## DATASET RECORDS
※

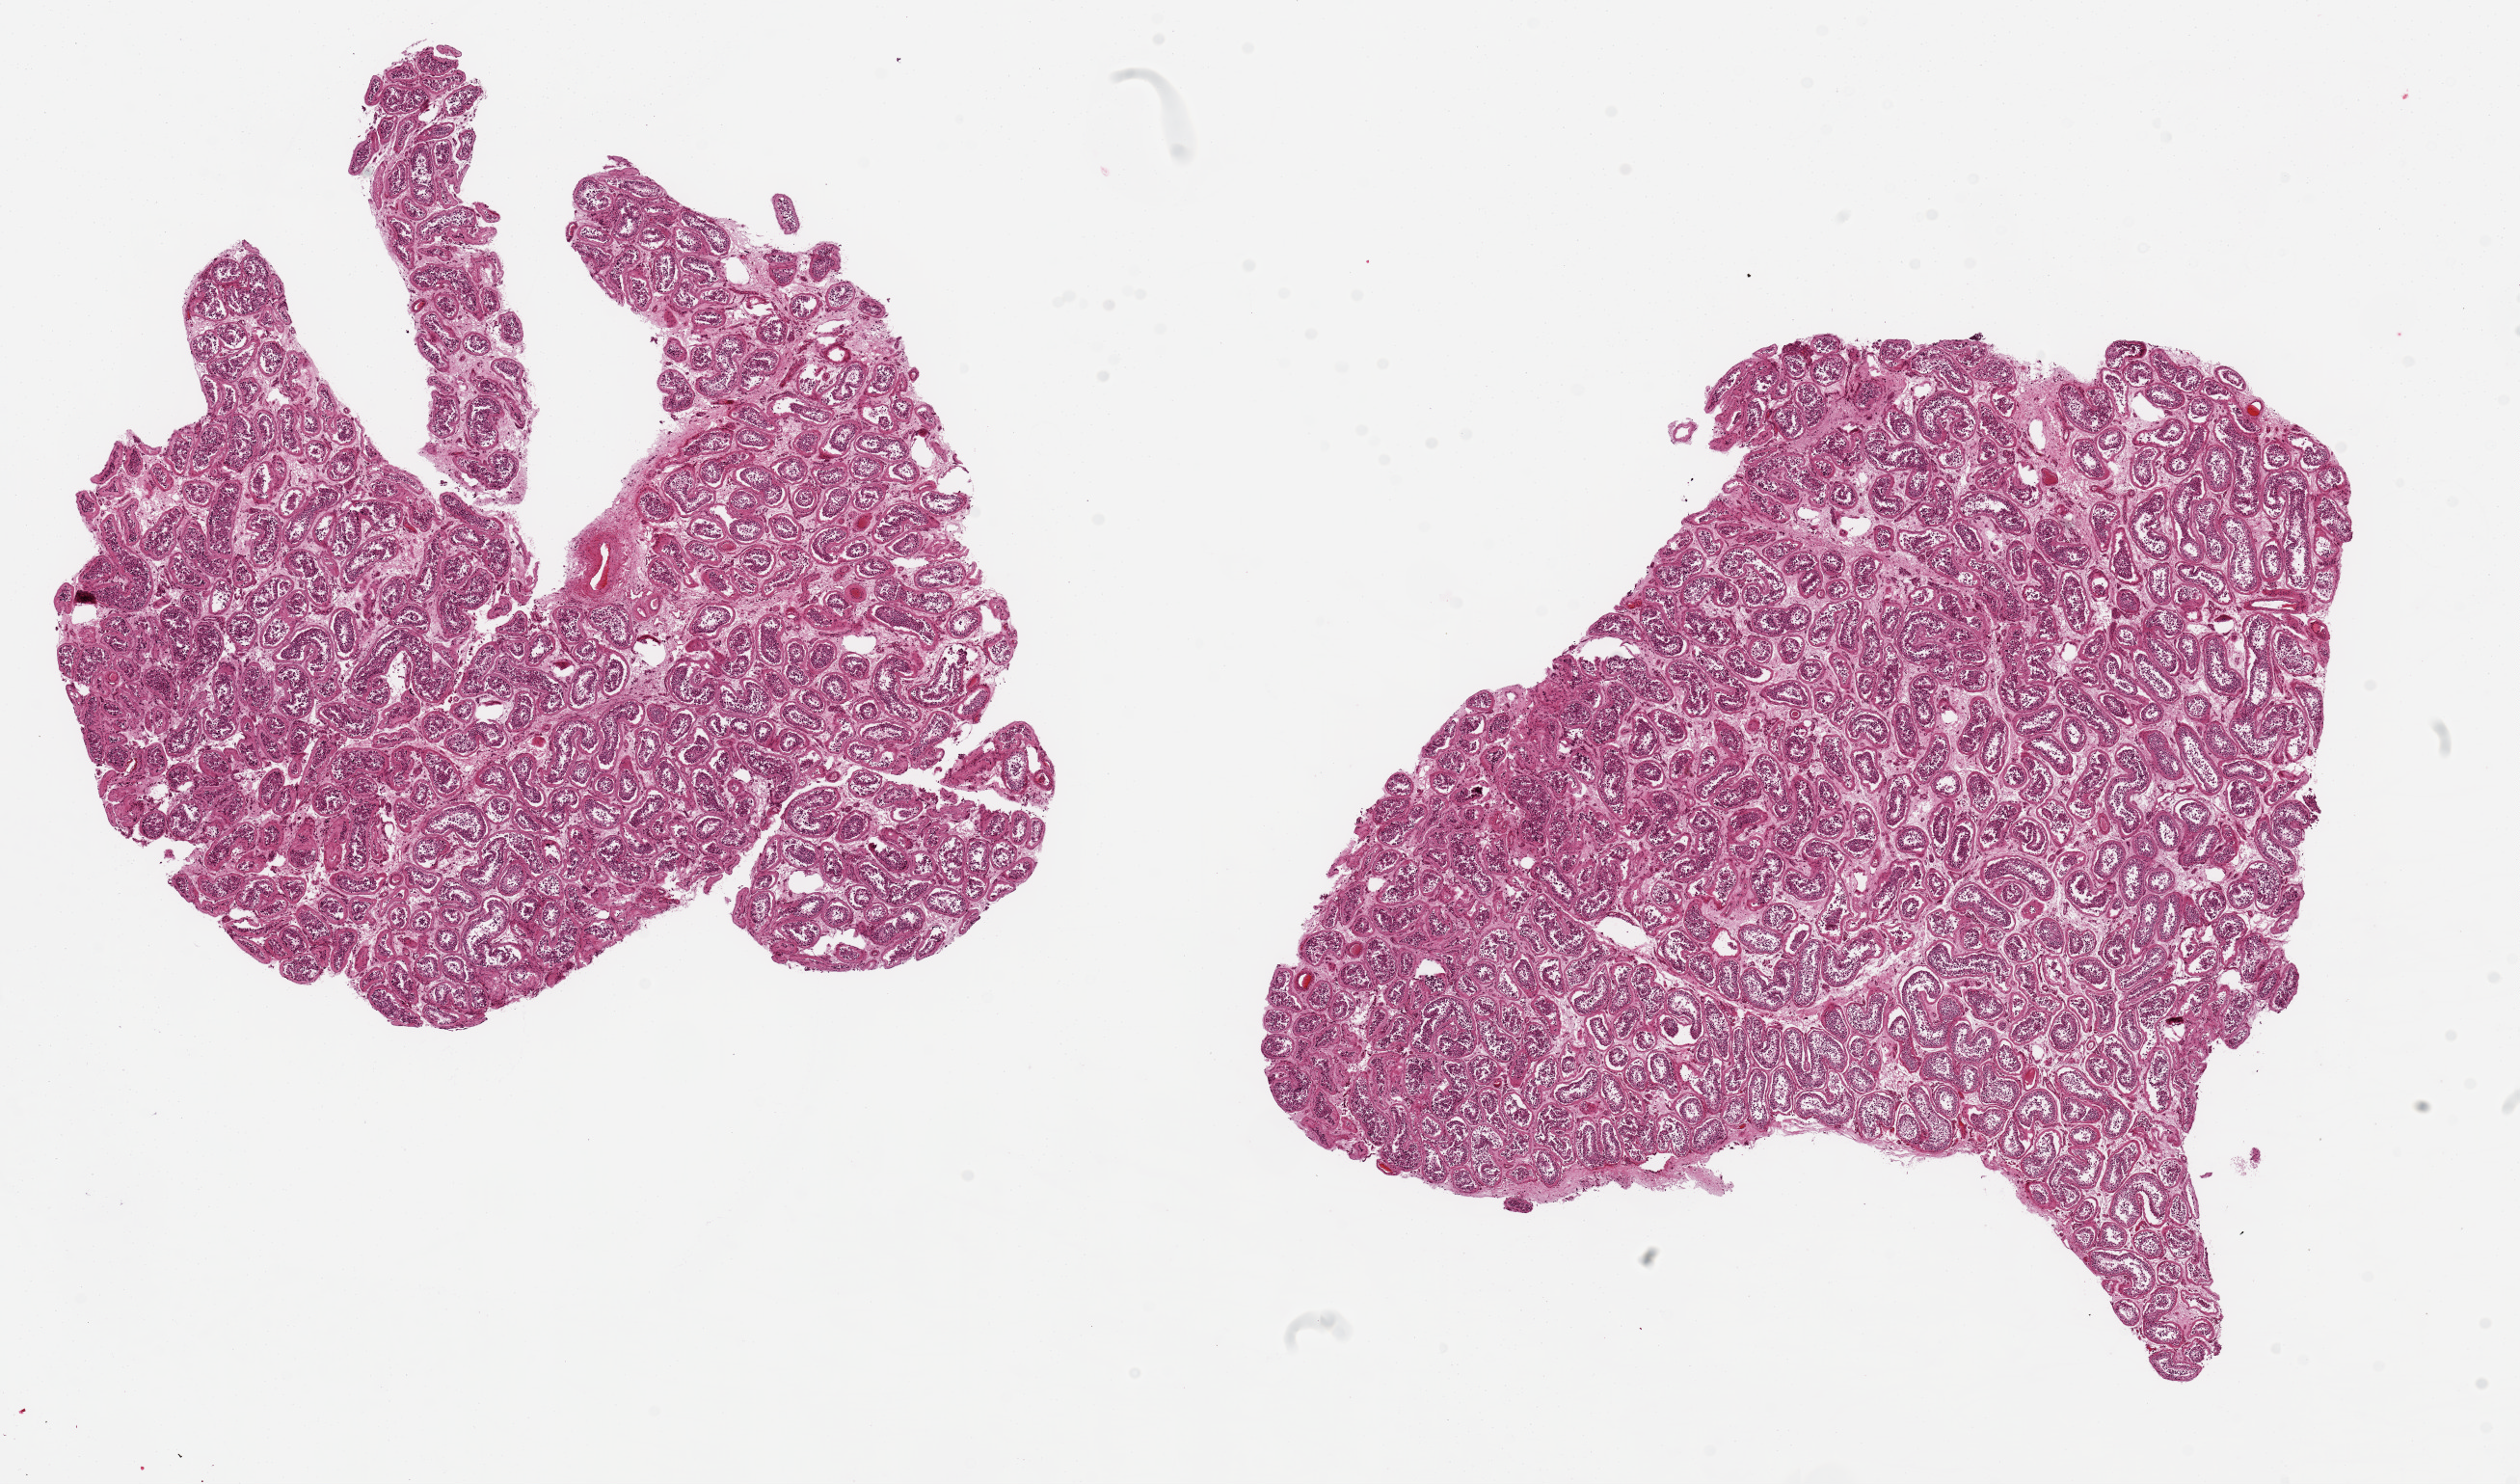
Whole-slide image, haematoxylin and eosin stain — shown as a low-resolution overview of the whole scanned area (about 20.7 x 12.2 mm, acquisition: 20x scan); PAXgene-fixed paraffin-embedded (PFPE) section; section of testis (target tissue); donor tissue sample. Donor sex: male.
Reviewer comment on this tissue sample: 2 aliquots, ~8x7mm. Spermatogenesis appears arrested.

※

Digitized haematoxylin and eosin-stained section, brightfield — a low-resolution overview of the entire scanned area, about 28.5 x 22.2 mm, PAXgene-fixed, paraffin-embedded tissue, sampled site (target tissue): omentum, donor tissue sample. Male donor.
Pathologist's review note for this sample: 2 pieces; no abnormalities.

※

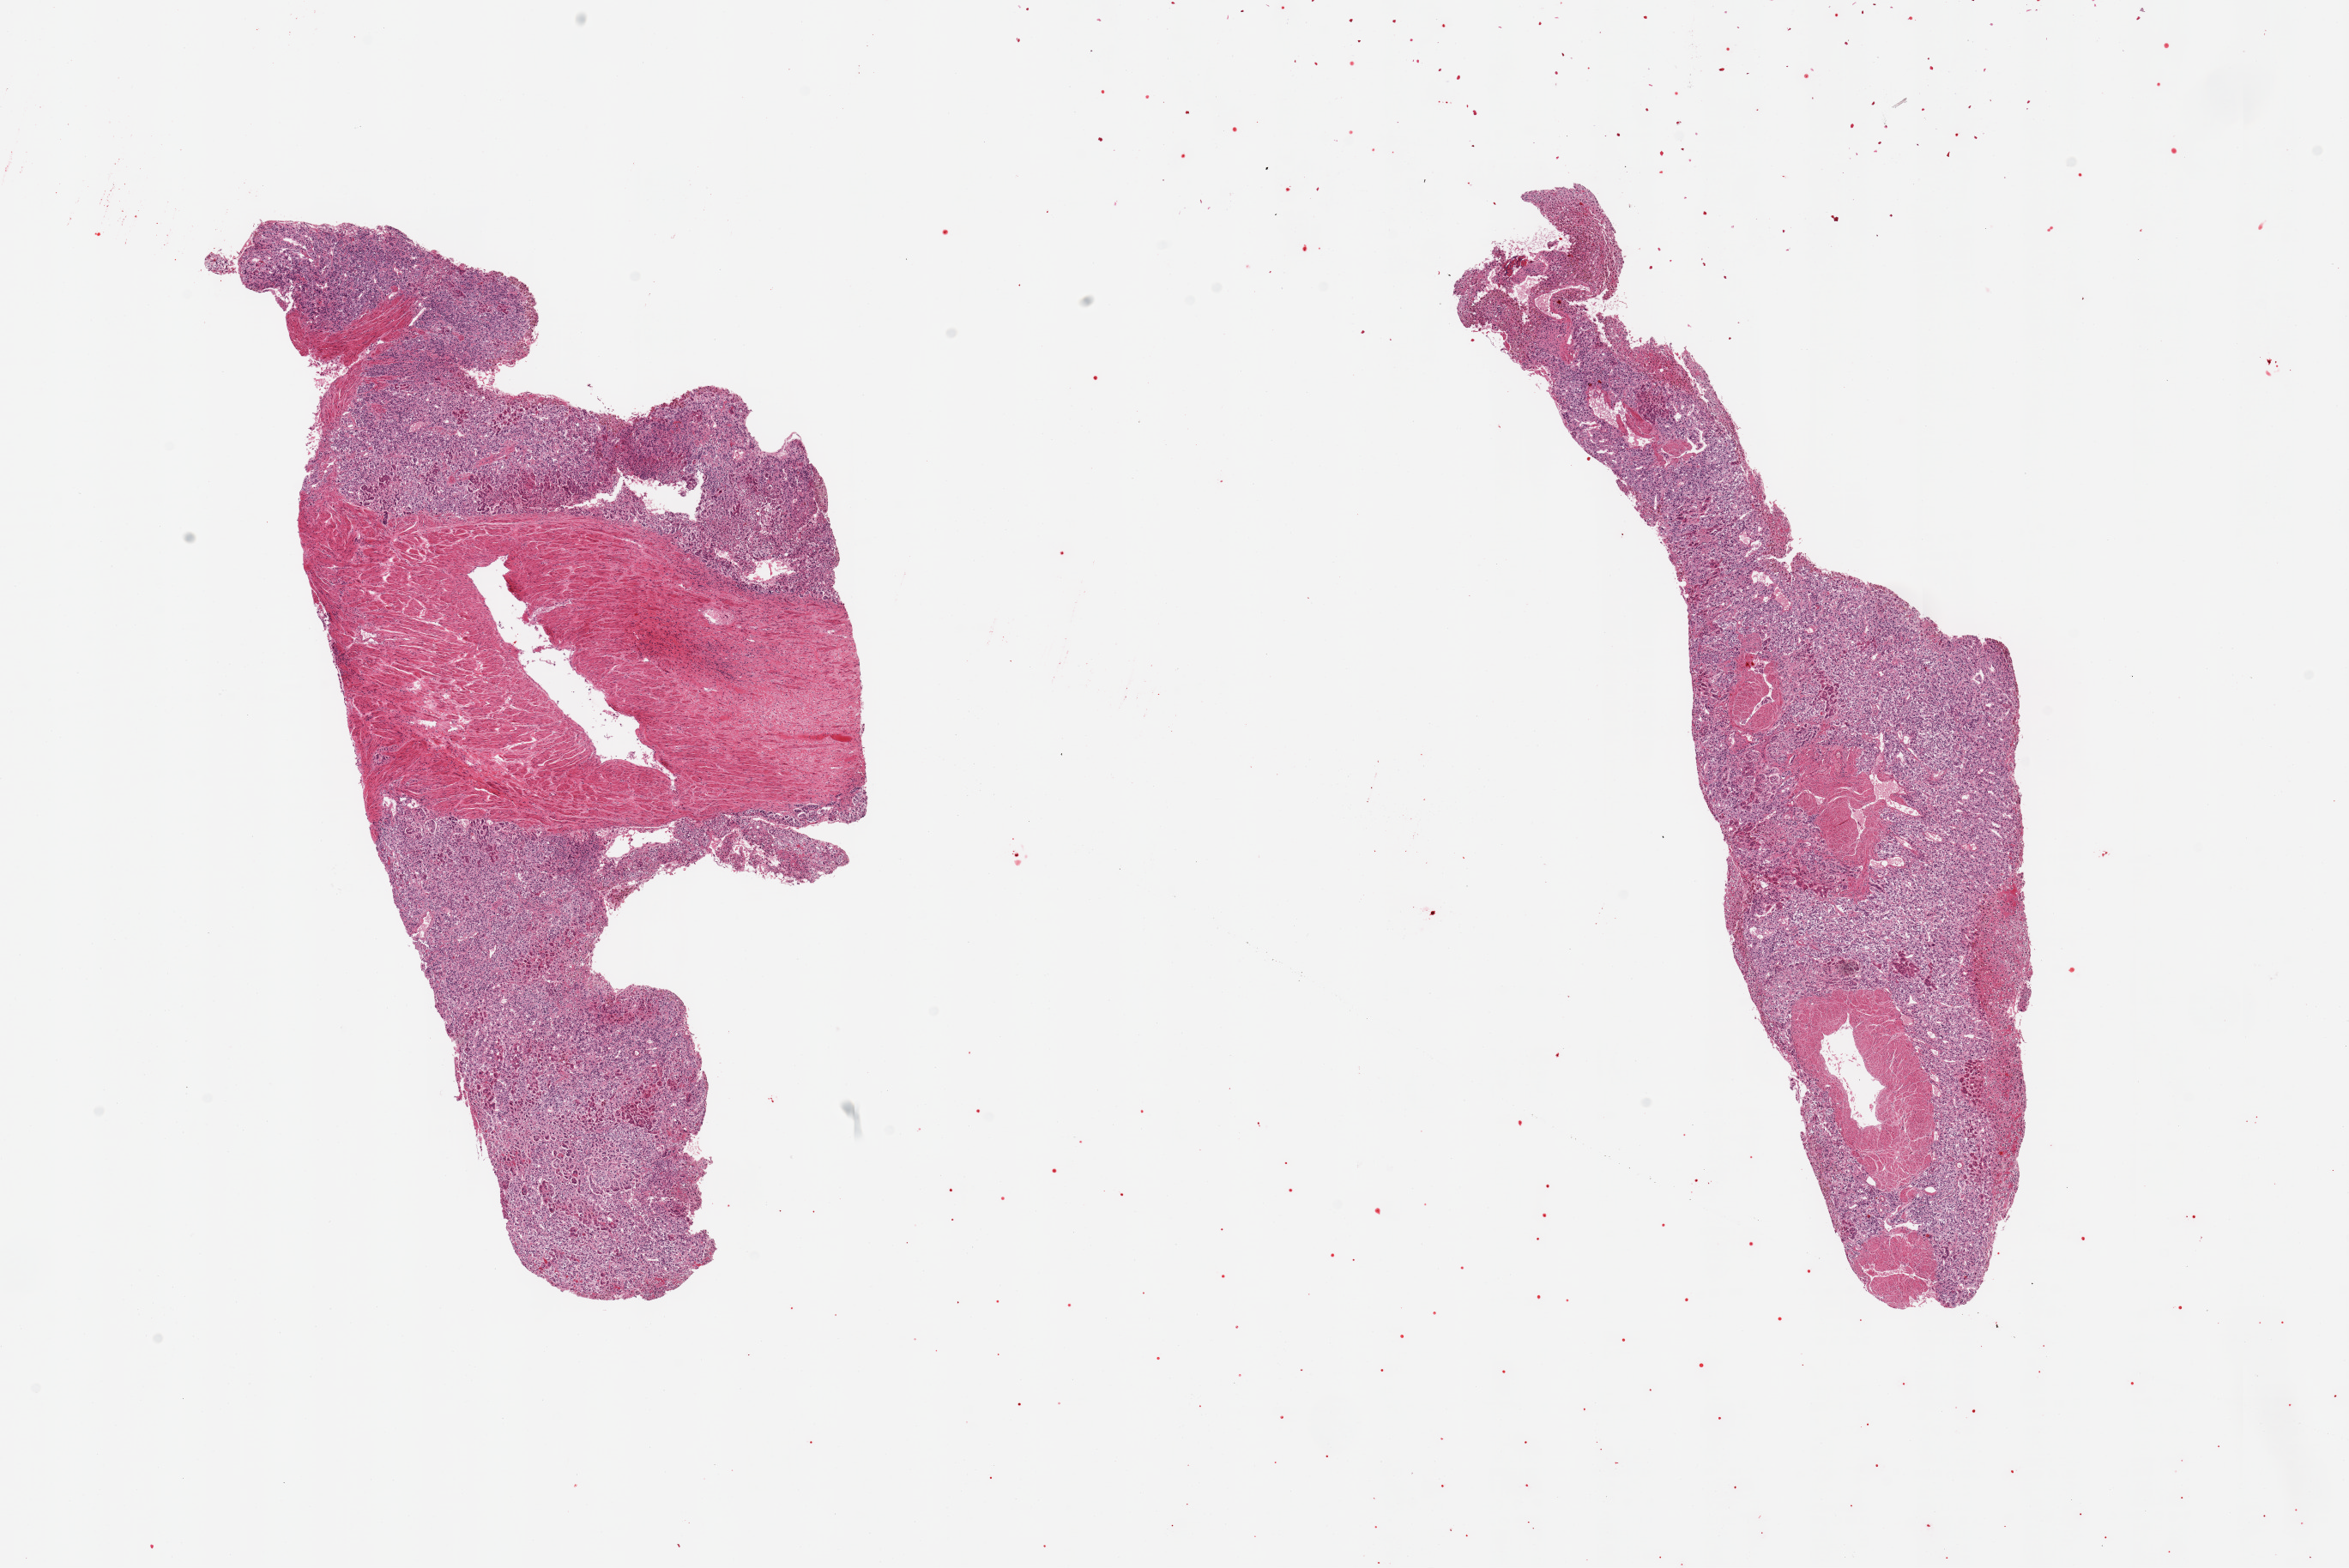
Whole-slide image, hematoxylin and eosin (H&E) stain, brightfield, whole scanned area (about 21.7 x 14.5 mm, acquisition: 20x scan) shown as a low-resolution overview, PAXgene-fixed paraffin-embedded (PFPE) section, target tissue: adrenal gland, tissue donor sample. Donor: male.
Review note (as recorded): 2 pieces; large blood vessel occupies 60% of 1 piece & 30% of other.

※

## WHAT YOU SHOULD DO
How many lines in the listing above contain the string "this"? Answer with the number only.

## SOLVED EXERCISE
2